Provided records:
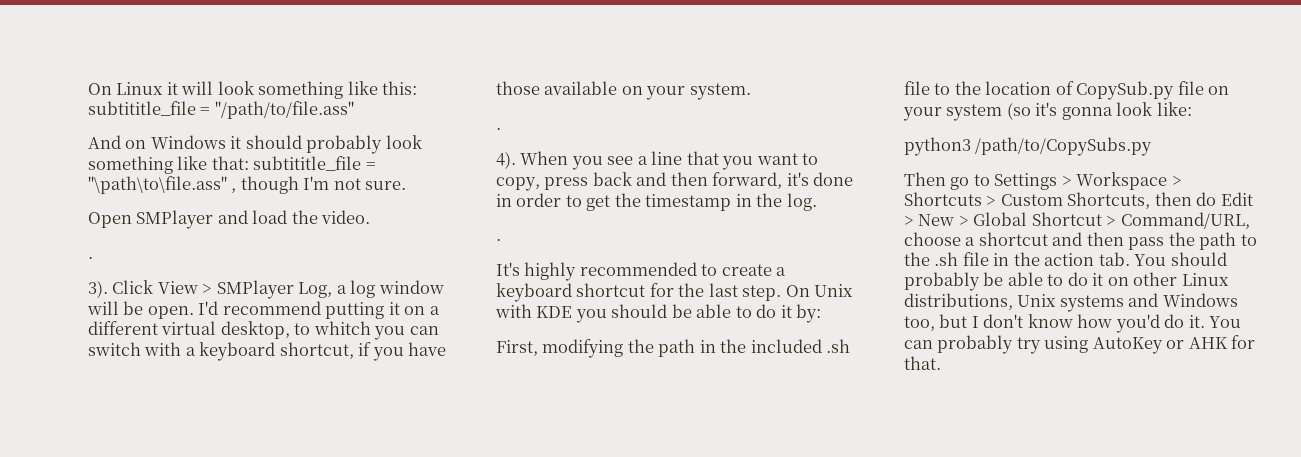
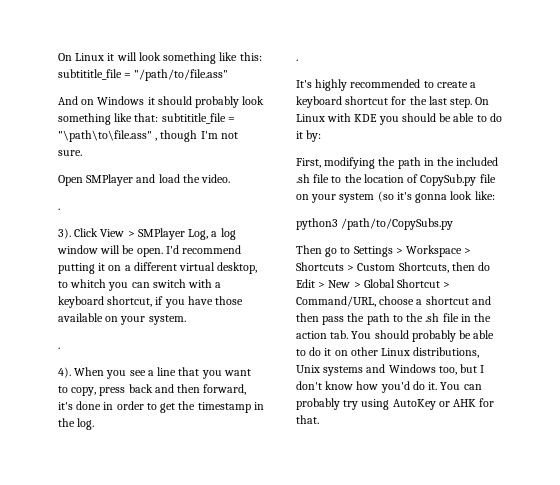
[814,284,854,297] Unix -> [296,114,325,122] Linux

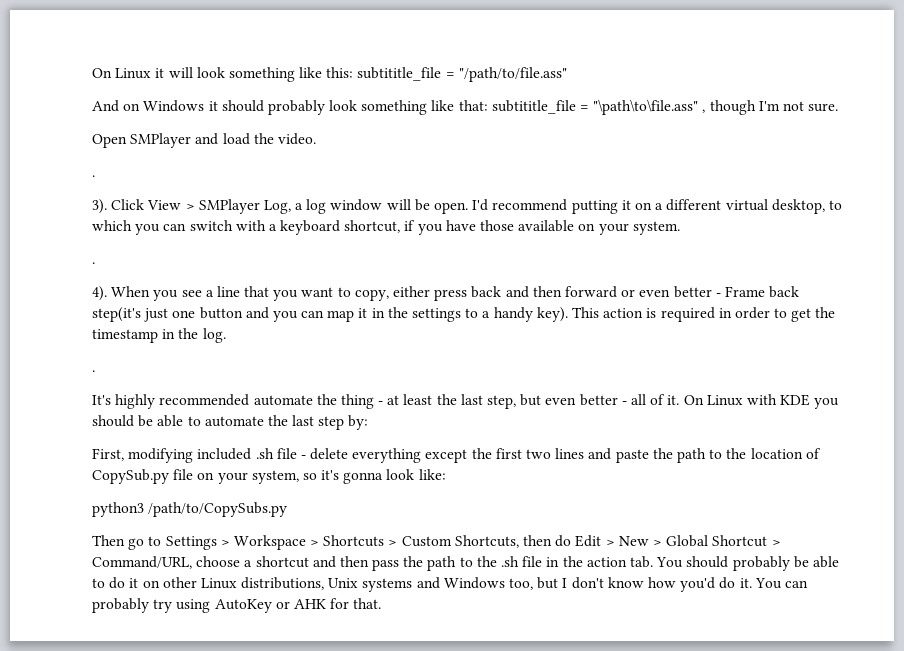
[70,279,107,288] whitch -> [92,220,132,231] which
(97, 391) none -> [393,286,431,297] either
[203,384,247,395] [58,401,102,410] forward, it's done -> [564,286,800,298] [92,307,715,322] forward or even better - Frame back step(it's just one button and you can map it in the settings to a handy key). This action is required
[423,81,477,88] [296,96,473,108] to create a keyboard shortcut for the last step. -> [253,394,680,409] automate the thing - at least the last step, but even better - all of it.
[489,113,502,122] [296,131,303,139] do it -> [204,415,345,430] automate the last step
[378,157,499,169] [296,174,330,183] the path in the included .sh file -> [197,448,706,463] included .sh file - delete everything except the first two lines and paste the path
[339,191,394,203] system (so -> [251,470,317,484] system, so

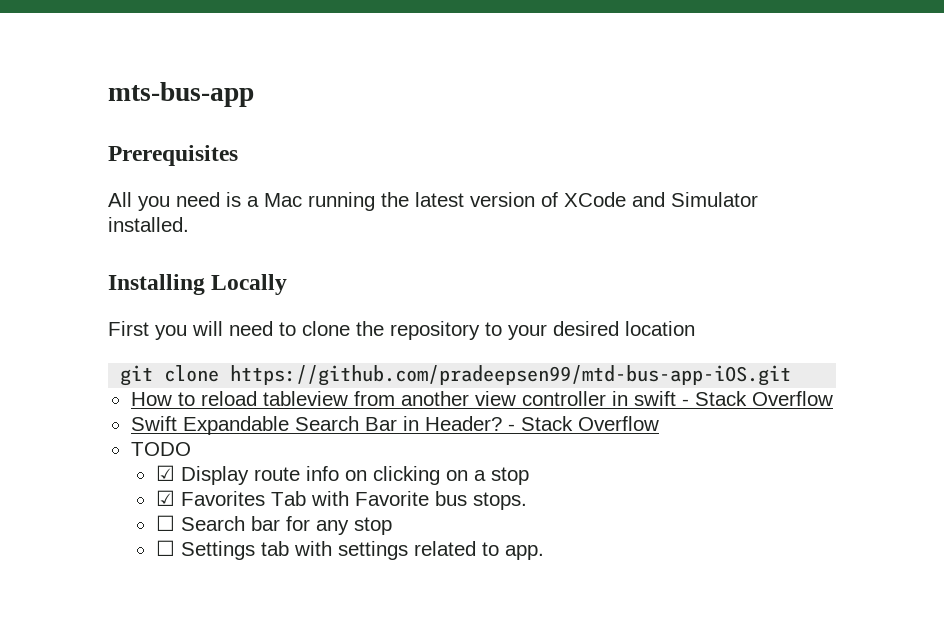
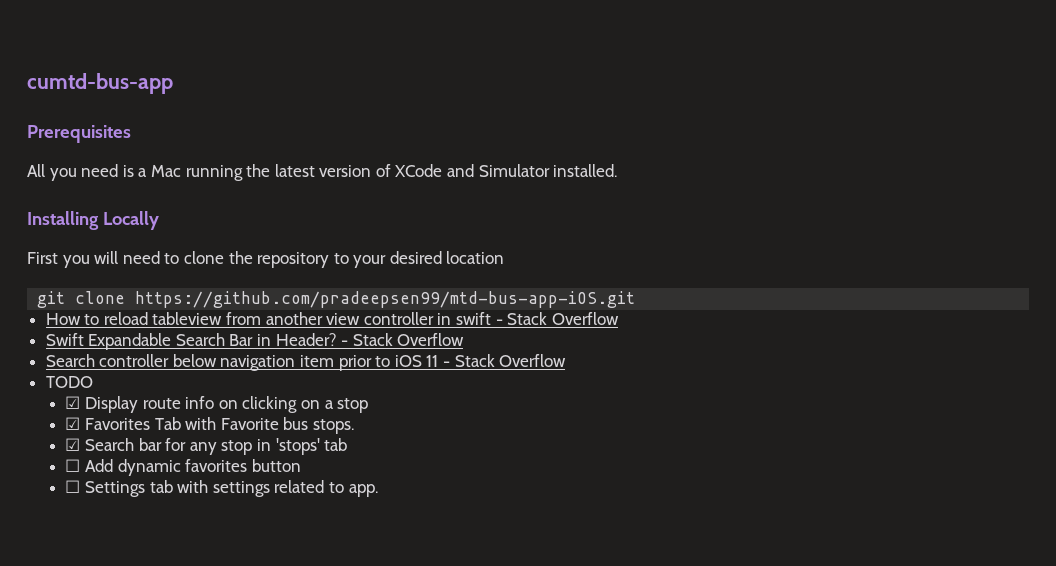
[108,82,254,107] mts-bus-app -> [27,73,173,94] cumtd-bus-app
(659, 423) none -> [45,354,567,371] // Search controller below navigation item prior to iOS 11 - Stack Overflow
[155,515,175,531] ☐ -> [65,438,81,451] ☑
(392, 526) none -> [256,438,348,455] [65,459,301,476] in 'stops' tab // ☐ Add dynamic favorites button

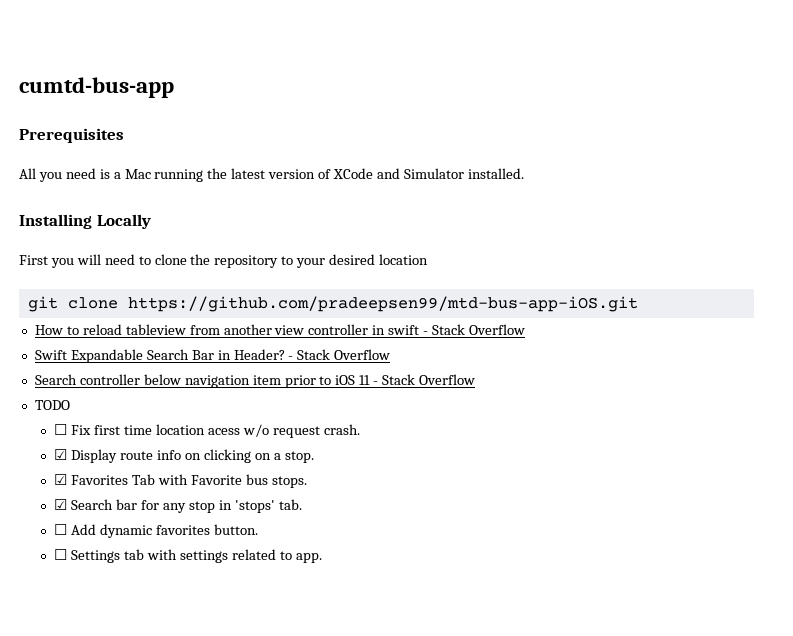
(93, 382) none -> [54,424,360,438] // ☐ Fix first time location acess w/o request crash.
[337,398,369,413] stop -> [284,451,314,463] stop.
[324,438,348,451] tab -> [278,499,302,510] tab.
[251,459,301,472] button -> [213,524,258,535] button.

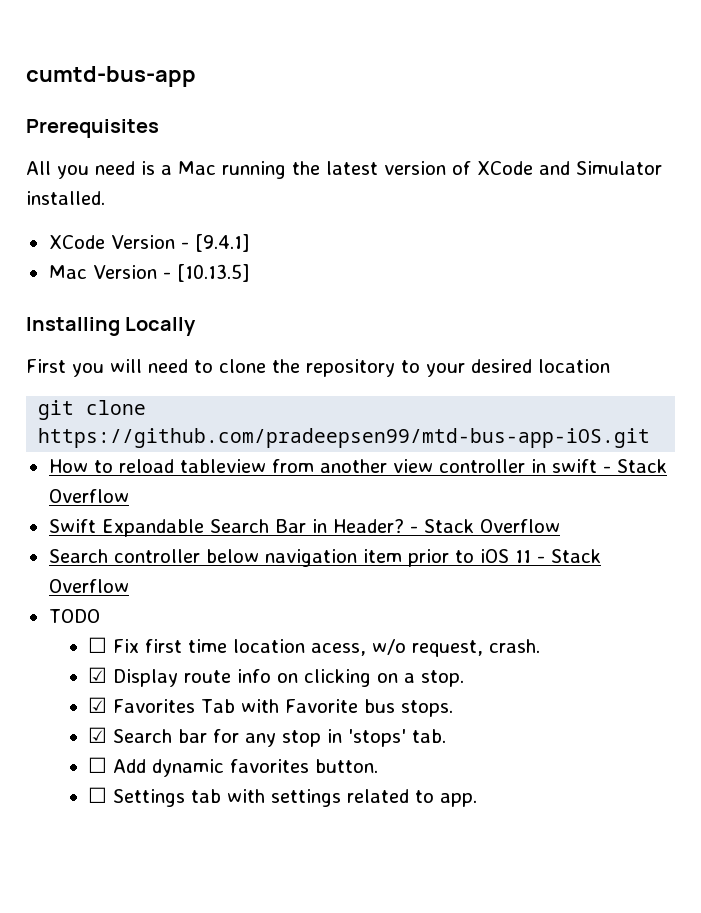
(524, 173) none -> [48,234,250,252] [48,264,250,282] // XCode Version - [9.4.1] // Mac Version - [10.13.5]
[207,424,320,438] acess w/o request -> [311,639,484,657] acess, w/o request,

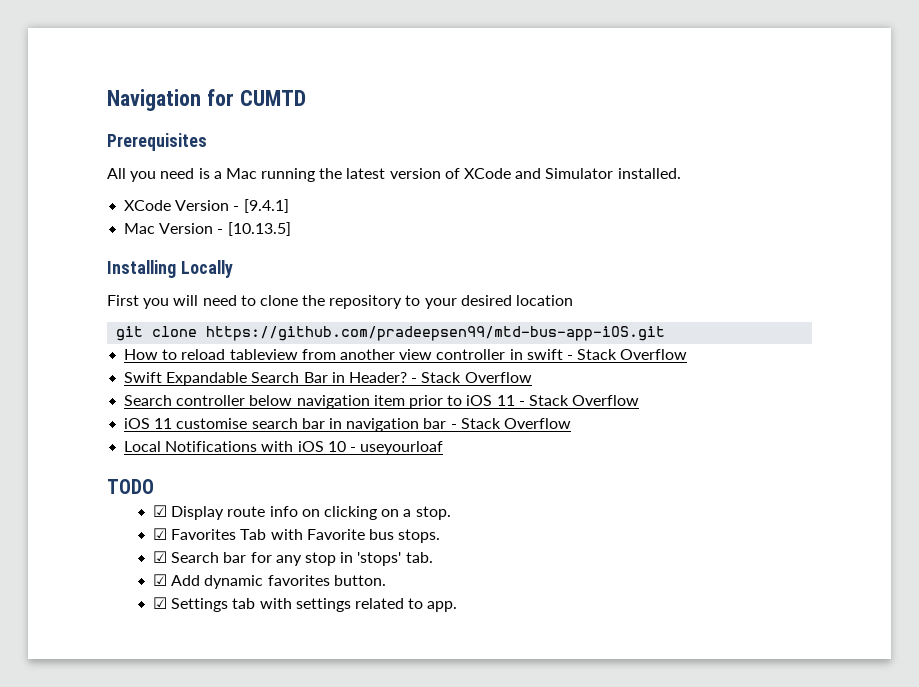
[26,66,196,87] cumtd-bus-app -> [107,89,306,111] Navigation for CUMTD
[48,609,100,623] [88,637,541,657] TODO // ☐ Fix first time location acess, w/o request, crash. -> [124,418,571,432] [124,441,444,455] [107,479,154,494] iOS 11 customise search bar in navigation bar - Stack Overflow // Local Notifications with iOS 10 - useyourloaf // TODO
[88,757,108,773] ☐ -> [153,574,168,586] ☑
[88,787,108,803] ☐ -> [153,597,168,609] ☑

Task prompt:
Leave out the pictures. Transcribe only the lines above, from the first through the one that contains "[207,424,320,438] acess w/o".

Finished task:
[814,284,854,297] Unix -> [296,114,325,122] Linux

[70,279,107,288] whitch -> [92,220,132,231] which
(97, 391) none -> [393,286,431,297] either
[203,384,247,395] [58,401,102,410] forward, it's done -> [564,286,800,298] [92,307,715,322] forward or even better - Frame back step(it's just one button and you can map it in the settings to a handy key). This action is required
[423,81,477,88] [296,96,473,108] to create a keyboard shortcut for the last step. -> [253,394,680,409] automate the thing - at least the last step, but even better - all of it.
[489,113,502,122] [296,131,303,139] do it -> [204,415,345,430] automate the last step
[378,157,499,169] [296,174,330,183] the path in the included .sh file -> [197,448,706,463] included .sh file - delete everything except the first two lines and paste the path
[339,191,394,203] system (so -> [251,470,317,484] system, so

[108,82,254,107] mts-bus-app -> [27,73,173,94] cumtd-bus-app
(659, 423) none -> [45,354,567,371] // Search controller below navigation item prior to iOS 11 - Stack Overflow
[155,515,175,531] ☐ -> [65,438,81,451] ☑
(392, 526) none -> [256,438,348,455] [65,459,301,476] in 'stops' tab // ☐ Add dynamic favorites button

(93, 382) none -> [54,424,360,438] // ☐ Fix first time location acess w/o request crash.
[337,398,369,413] stop -> [284,451,314,463] stop.
[324,438,348,451] tab -> [278,499,302,510] tab.
[251,459,301,472] button -> [213,524,258,535] button.

(524, 173) none -> [48,234,250,252] [48,264,250,282] // XCode Version - [9.4.1] // Mac Version - [10.13.5]
[207,424,320,438] acess w/o request -> [311,639,484,657] acess, w/o request,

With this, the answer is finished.